→ **DOCUMENT PASSAGE**
* * * * * * * * *
Significance of Location
Channel Decisions
Direct Distribution

Types of Intermediaries for Service Delivery

Franchising
Agents and Brokers
Electronic Channels

Strategies for Effective Service Delivery through Intermediaries

Control Strategies
Empowerment Strategies
Partnering Strategies

Chapter Summary

The fourth element of the marketing mix, namely, ‘place', involves various efforts made by the service organizations to make the services accessible and available to the customers. Service location plays an important role in service delivery. Further, it conveys the service quality provided by the service provider, and stamps an image of the service company in the customer's mind.

In case of direct distribution where service personnel are also involved in the service delivery, the behavior of service personnel towards with customers also creates an image of the service provider in the customer's mind. Service organizations aim to deliver services through direct distribution, where a service provider visits the customer or a customer visits a service provider. When service providers cannot deliver services through direct distribution, they opt for various forms of intermediaries.

Franchisees, agents and brokers, and electronic channels are the main types of distribution channels of a service provider. Franchising benefits the franchiser by providing him opportunities to expand the business at minimum cost, maintain consistent quality, and gain local knowledge and share financial risks. However, franchisers face some challenges in the form of having to strive to motivate their franchisees to deliver consistent quality, failing to maintain direct customer relationships, and having to manage conflicts with the franchisees.
* * * * * * * * *
→ **RECORDS SUPPLIED**
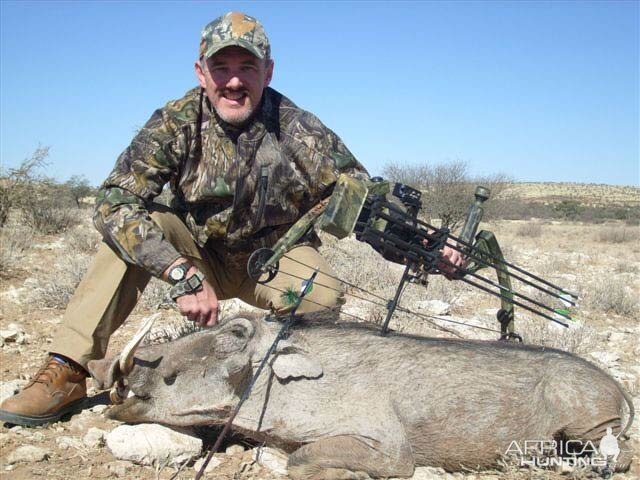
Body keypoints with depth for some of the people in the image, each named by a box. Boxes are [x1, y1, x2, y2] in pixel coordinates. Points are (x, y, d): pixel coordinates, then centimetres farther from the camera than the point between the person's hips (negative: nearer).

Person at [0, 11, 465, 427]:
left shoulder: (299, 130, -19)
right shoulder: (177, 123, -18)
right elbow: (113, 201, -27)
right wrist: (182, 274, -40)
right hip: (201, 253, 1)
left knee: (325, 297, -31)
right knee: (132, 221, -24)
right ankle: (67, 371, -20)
* * * * * * * * *
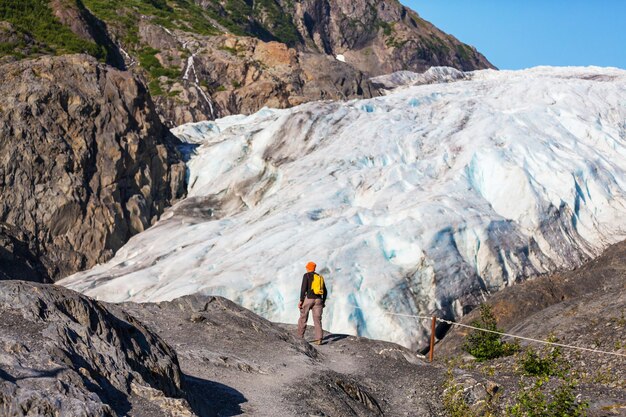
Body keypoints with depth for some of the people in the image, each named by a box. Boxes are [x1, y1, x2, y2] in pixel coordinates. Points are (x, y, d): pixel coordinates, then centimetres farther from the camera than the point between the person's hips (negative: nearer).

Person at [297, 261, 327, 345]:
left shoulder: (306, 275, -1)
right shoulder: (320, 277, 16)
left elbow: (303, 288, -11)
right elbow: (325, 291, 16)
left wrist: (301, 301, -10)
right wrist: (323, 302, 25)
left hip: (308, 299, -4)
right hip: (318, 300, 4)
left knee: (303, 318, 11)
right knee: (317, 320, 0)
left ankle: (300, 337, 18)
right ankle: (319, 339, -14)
* * * * * * * * *
→ **COMPLETE THE FOLLOWING**
- 1) Do these statements agree with the service distribution passage? Give yes or no for each, with the deciding words quoted exactly. (a) Franchising lets the franchiser expand the business at minimum cost. (b) Service organizations aim first to deliver services through intermediaries. (c) Franchisers find it easy to keep direct relationships with customers.
- 2) Print the service distribution passage exactly between "Chapter Summary" and "company in the customer's mind.", inclusive.

→ **ANSWERS TO THE EXERCISE**
- 1)
(a) Yes: "Franchising benefits the franchiser by providing him opportunities to expand the business at minimum cost"
(b) No: "Service organizations aim to deliver services through direct distribution"
(c) No: "franchisers face some challenges in the form of having to strive to motivate their franchisees to deliver consistent quality, failing to maintain direct customer relationships"

- 2)
Chapter Summary

The fourth element of the marketing mix, namely, ‘place', involves various efforts made by the service organizations to make the services accessible and available to the customers. Service location plays an important role in service delivery. Further, it conveys the service quality provided by the service provider, and stamps an image of the service company in the customer's mind.